Yogyakarta, 9 November 2015—In the first joint workshop hosted by the ASEAN Intergovernmental Commission on Human Rights (AICHR) and Senior Officials Meeting on Transnational Crime (SOMTC), discussions focused on ensuring a rights-based approach to combatting trafficking in persons, particularly women and children, in the region.
The ASEAN is making significant strides in addressing trafficking in the region. It has adopted documents, such as the ASEAN Declaration on Transnational Crime (1997), and established various bodies to tackle the problem. More recently, the SOMTC has been drafting the ASEAN Convention on Trafficking in Persons (ACTIP) and the ASEAN Plan of Action (APA) to Combat Human Trafficking. The ACTIP will serve as the legal framework for the ASEAN to effectively cooperate and enhance regional efforts in combating human trafficking, while the APA is the action-oriented instrument that will implement and operationalize the convention. It is expected that the draft ACTIP and APA will be adopted in November 2015.
The ASEAN Inter-governmental Commission on Human Rights (AICHR) is another key actor working to enhance the regional institutional framework on trafficking. It has maintained that regional policy discussions on trafficking should include a human rights dimension and gender perspective. In its Five Year Work Plan, the AICHR will be undertaking a regional thematic study on Trafficking in Persons Particularly Women and Children in ASEAN. The ASEAN Commission for the Promotion and Protection of the Rights of Women and Children (ACWC) and the ASEAN Committee on the Implementation of the Declaration on the Protection and Promotion of the Rights of Migrant Workers (ACMW) are also undertaking initiatives to enhance the regional response to trafficking.
Appreciating the many on-going programmes that aim to resolve the problem of trafficking, the workshop held from the 5th to the 6th of November in Yogyakarta was designed as a platform for the different ASEAN bodies to share their respective work and to consider developing a coordinated response to trafficking, which can enhance the implementation of the ACTIP, APA and other anti-trafficking initiatives in ASEAN.

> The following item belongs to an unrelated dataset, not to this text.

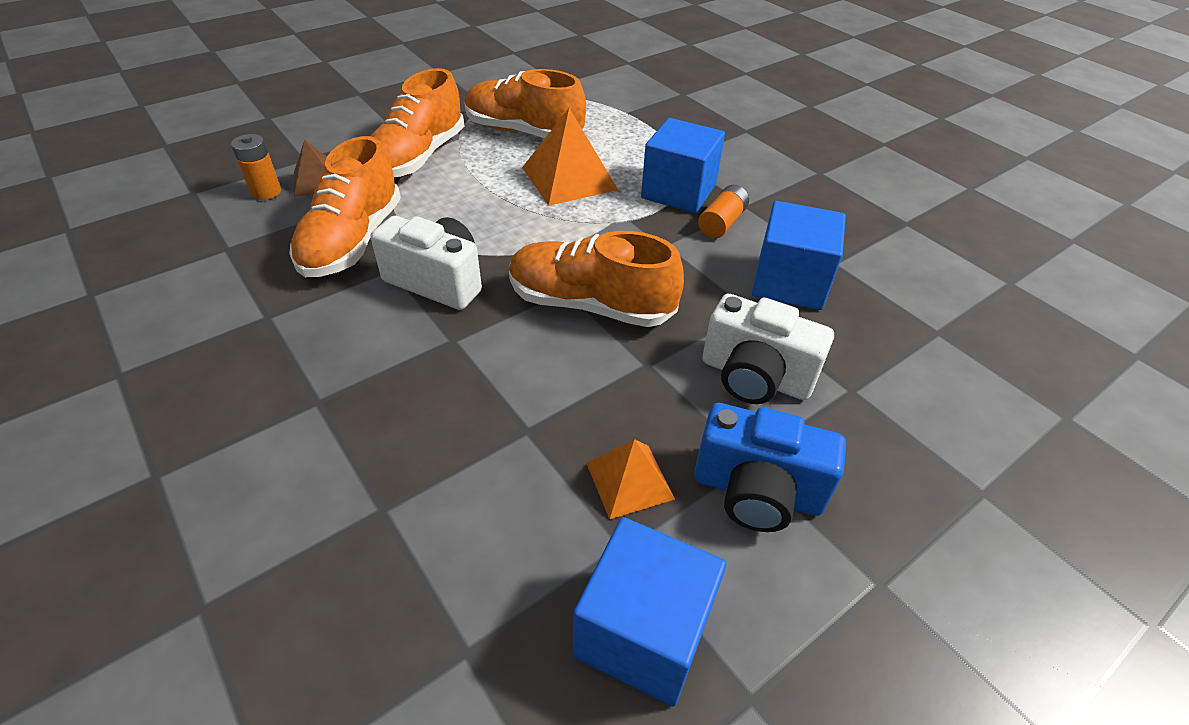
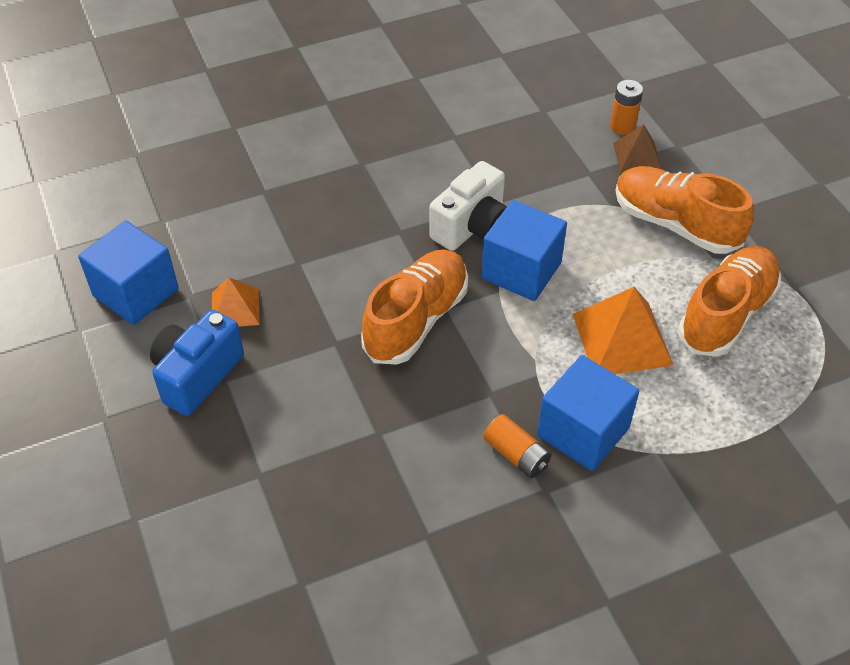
camera: 105 degrees right, 5 degrees up
(352, 241) = (538, 179): orange shoe -> none
(755, 377) = (298, 410): white camera -> none
(789, 282) = (406, 482): blue cube -> blue cube (521, 271)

H.E. Sieng Lapresse, Chair of the SOMTC, set the tone for the two and half day event with a keynote address. He appealed to the delegates to look deeply into the affirmations in the ASEAN Human Rights Declaration, including the right to live in dignity, the right to work, and to free choice of employment. Expressing his personal conviction, he said, “I would like ASEAN Member States to clearly define sex industry and prostitution” so that law enforcement authorities are guided by precise provisions, “in order to protect the value of human dignity, freedom of choice for employment and freedom from arbitrary interference with his or her privacy, including personal data.”

Panel on mapping out regional initiatives and priorities, with representatives from SOMTC, AICHR, ACWC, and SOMSWD
In a session to map out regional initiatives and priorities, Mr. Mohammad Safei, SOMTC Focal Point of Indonesia, presented a brief note on the ACTIP, including its objectives, main components, and the key stakeholders for its implementation. Together with Mr. Safei in this panel were Mr. Rafendi Djamin, Representative of Indonesia to the AICHR, H.E. Datin Paduka Intan Md. Kassim, Chair of the ACWC, and H.E. Dato’ Sabariah Binti Hassan, Chair of the ASEAN Senior Officials Meeting on Social Welfare and Development (SOMSWD).
Other speakers during the event came from a broad range of actors in the region, including the United Nations Action for Cooperation against Trafficking in Persons (UN-ACT), International Organisation for Migration (IOM), South East Asia National Human Rights Institutions Forum (SEANF), the ASEAN Coordinating Centre for Humanitarian Assistance on disaster management (AHA), and the ASEAN Secretariat. HRRC’s Research and Project Coordinator, Ms. Faith Delos Reyes, gave a presentation on preventing trafficking in persons in the context of migration within ASEAN, drawing from HRRC’s 2012 baseline study on women and children as well as several more recent publications, especially those by the ILO and IOM.